Hukum kesiapan the law of readiness, secara pedagogis didaktik mengingatkan para
pendidik untuk menyiapkan kondisi peserta didik menerima pengajaran yang akan
disajikannya. Maka masalah kesehatan alat indera sangat ikut menentukan
keberhasilan proses belajar mengajar. Menurut hukum ini, bahwa sebenarnya
proses belajar mengajar tidak terlepas dari hukum kesiapan menerima rangsangan
belajar dari pendidik atau guru. Artinya guru secara berencana menyiapkan
stimulus (S) melalui bidang studi yang diajarkan, sehingga pihak murid akan
siap menerima rangsangan belajar untuk diresponnya (R) melalui mendengarkan,
menyimak, mengerjakan berbagai tugas yang telah disiapkan guru. Sebab itu
menurut konsep media pengajaran, bahwa penyediaan alat-alat belajar termasuk ke
dalam upaya readiness, sehingga
proses belajar dapat berlangsung dengan baik. (Aminuddin Rasyad. 2006, h. 30)

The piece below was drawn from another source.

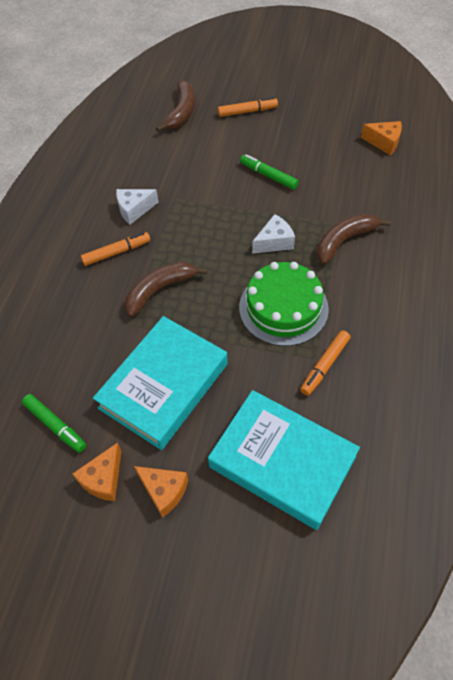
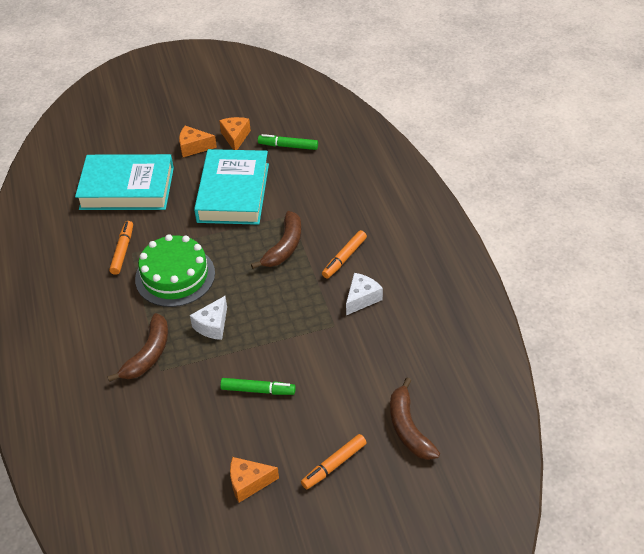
camera: 150 degrees right, 10 degrees down
(384, 142) = (151, 493): orange cheese -> orange cheese (249, 483)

Teori-teori tentang belajar telah
banyak dikemukakan para ahli psikologi dan sangat berpengaruh terhadap konsep
belajar. Pemahaman
terhadap teori-teori belajar ini diperlukan bagi pendidik sebagai alat analisis
terhadap tingkah laku atau sikap belajar siswa dalam menerima pelajaran. Sehingga dengan demikian
teori belajar ini dapat diterapkan dalam situasi belajar yang sesuai dengan
sikap dan kondisi siswa yang dihadapi.
Mencermati beberapa pendapat dan
teori-teori tentang belajar yang dikemukakan di atas, maka dapatlah dipahami
bahwa pertama, sejak manusia dilahirkan dan inderanya mulai berfungsi sejak
saat itulah belajar dimulai. Kedua, selaras dengan perkembangan kemampuan
indrawi, belajar dapat dilakukan secara sengaja (sadar) atau tidak sengaja
(tidak sadar), karena hasil rekaman indra seseorang akan tersimpan di dalam
memorinya yang pada saatnya akan menjadi pengetahuan atau ilmu bagi dirinya.
Ketiga, belajar dapat dilakukan di mana saja dan kapan saja. Oleh karena itu,
maka dapat dipahami pula bahwa yang dimaksud dengan belajar adalah proses
mencari ilmu atau pengetahuan dalam rangka meningkatkan harkat dan martabat
manusia melalui aktivitas pengembangan kemampuan diri seseorang, baik disengaja
maupun tidak disengaja, di dalam ruang terbatas maupun tidak terbatas, dan
dilakukan sepanjang hayat dikandung badan.
Jakarta,
15 Maret 2013
Sumber
bacaan:
Aminuddin
Rasyad. 2006. Teori Belajar dan Pembelajaran.
Jakarta: Uhamka Press dan Yayasan PEP-Ex 8
Bachtiar Surin. 2002. Az-Zikra Terjemah dan Tafsir Alquran. Bandung:
Penerbit Angkasa
Mark K. Smith, dkk. 2009. Teori Pembelajaran danPengajaran: Mengukur
Kesuksesan Anda dalam Proses Belajar dan Mengajar Bersama Psikolog Pendidikan
Dunia. Terjemahan Abdul Qodir Shaleh.
Jakarta: Mirza Media Pustaka
Moh Rifa’i. 1980. 300 Hadits Bekal Da’wah dan Pembina Pribadi Muslim.Semarang :
Penerbit Wicaksono
Pusat Bahasa. 2001. Kamus Besar Bahasa Indonesia.Edisi Ketiga. Jakarta: Balai Pustaka.